Editorial: Public Insult


It happened without discussion, and it almost passed without notice. But a new policy established by the Sag Harbor Village Board of Trustees on Tuesday night now limits the ability of taxpayers and the general public to participate in government and stifles public discussion before sometimes important decisions are made.

For the first time in at least a decade, the early portion of the village board meeting passed without an opportunity for public input. When business owner Nada Barry — who has maybe missed a handful of meetings in the last several decades — asked why, she was informed that public input would only occur at the end of the meeting. The problem with that format — and it’s a very big problem — is that by taking away public comment at the beginning of the meeting the board has removed the opportunity for residents to ask questions about agenda items before the board decides on those particular issues. Curious what the request for proposals for cell phone towers entails? Too bad. Can’t ask until the board has already voted to move forward. Wondering about that sports camp setting up shop in Marine Park this summer and the impact it could have on neighboring slips? Apparently not your concern — it is going to be decided before you even have an opportunity to weigh in.

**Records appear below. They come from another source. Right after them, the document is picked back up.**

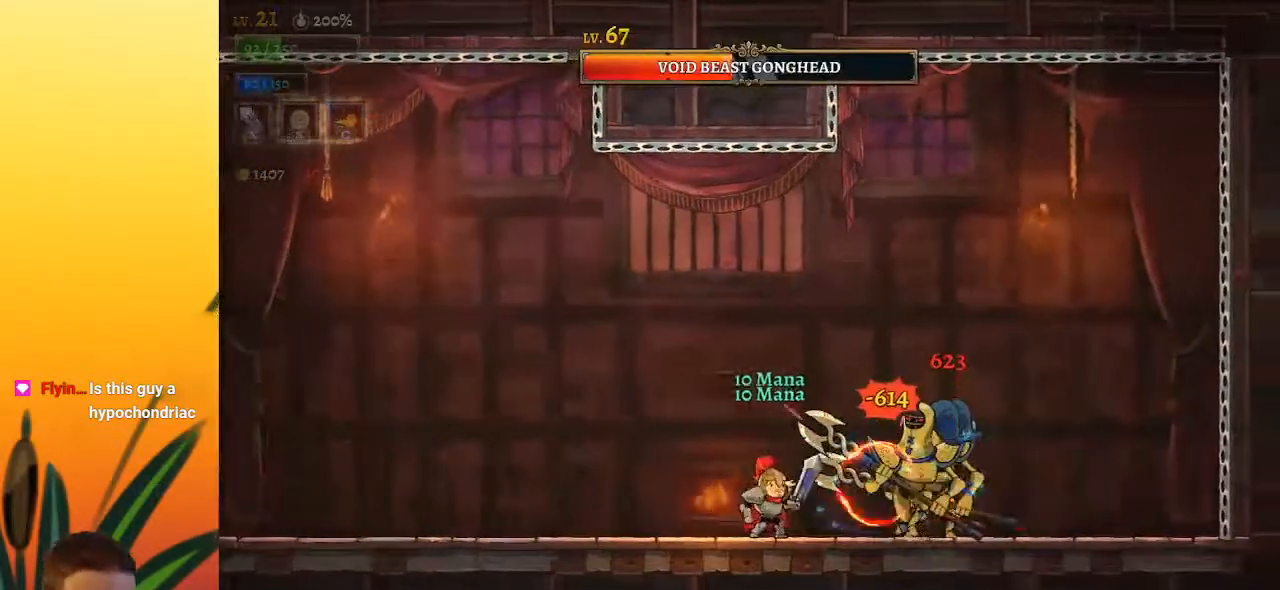
{"keys": ["x"], "events": [[83, "x", "up"], [500, "x", "down"]]}
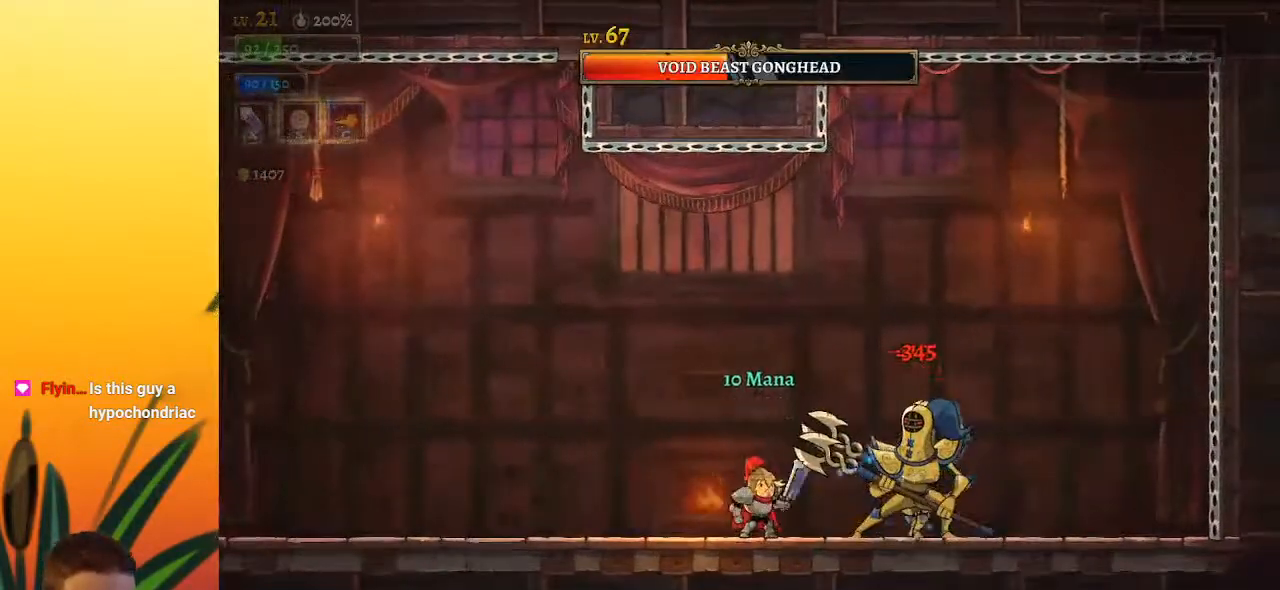
{"keys": ["x"], "events": [[50, "right", "down"], [100, "right", "up"], [100, "x", "up"], [467, "x", "down"]]}
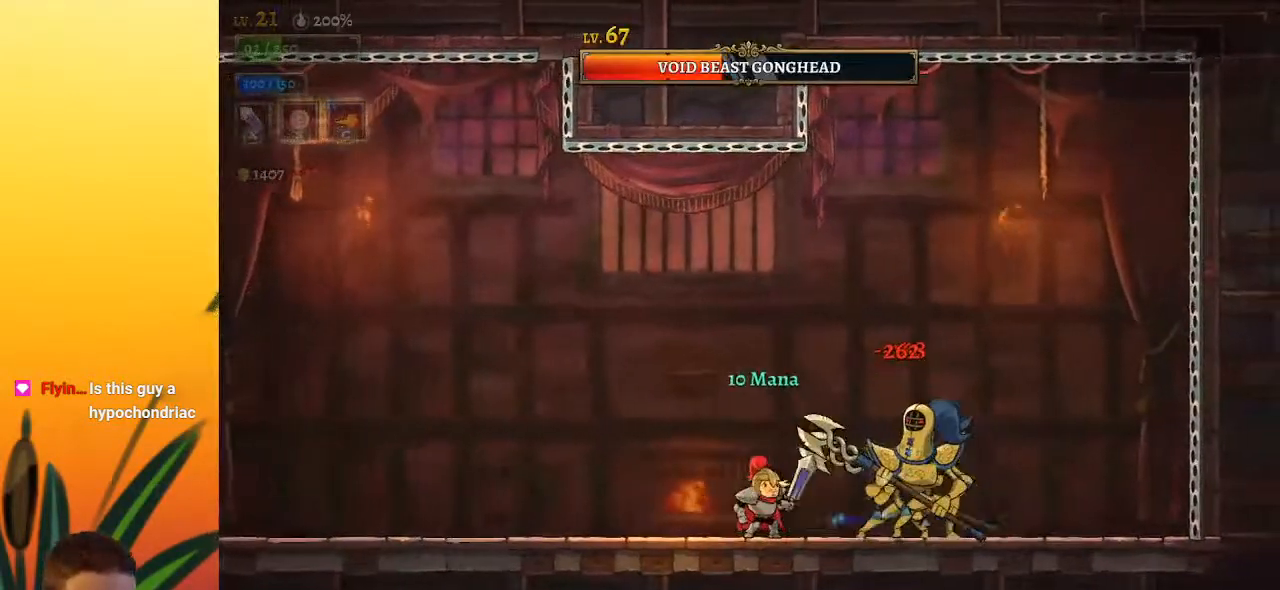
{"keys": ["x"], "events": [[117, "x", "up"], [300, "right", "down"], [383, "right", "up"], [433, "x", "down"]]}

Compounding this problem is the fact that this board meets so infrequently. It holds one monthly meeting, and outside of budget workshops and special meetings like Grievance Day, it has held just a handful of meaningful work sessions in recent years. Residents are already limited in their ability to communicate with this body in public forum, and now even more so. Even worse, there are times when important agenda items — even the introduction of new laws — are discussed with precious few details offered. Communication, or more precisely, the lack of it, is the Achilles’ heel of this village board.

Removing the ability for taxpayers and the public at large to ask questions in public about agenda items before they are decided upon is an insult. It tells residents that their opinions are neither important nor valued.